START Available records
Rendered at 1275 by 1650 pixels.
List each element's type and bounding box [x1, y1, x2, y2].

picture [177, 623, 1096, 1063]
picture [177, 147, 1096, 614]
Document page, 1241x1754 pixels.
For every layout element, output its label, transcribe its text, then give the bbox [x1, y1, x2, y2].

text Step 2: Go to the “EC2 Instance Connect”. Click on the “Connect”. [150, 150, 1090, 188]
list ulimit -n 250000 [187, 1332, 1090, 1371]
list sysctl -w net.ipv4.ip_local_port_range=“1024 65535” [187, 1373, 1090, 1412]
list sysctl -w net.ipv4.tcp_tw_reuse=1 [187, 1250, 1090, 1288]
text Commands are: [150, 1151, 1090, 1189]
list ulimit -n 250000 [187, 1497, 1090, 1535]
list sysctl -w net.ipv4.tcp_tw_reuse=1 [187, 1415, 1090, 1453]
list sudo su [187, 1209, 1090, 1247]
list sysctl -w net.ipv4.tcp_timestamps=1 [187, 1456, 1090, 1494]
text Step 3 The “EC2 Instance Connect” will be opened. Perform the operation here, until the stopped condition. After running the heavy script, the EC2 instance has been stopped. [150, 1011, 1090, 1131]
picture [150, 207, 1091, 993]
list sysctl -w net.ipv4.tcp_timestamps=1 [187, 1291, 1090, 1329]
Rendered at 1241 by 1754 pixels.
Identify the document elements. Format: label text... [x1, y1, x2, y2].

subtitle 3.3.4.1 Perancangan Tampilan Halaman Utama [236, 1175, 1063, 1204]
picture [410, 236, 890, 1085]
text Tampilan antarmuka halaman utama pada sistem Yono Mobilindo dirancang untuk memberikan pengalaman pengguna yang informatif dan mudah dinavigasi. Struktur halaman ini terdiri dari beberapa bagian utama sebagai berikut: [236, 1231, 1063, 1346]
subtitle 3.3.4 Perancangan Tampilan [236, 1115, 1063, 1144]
END Available records
- [What to do]: Count how many lines of the entries contain the word "pixels"; only the number should appear in the reply.

- [Task result]: 3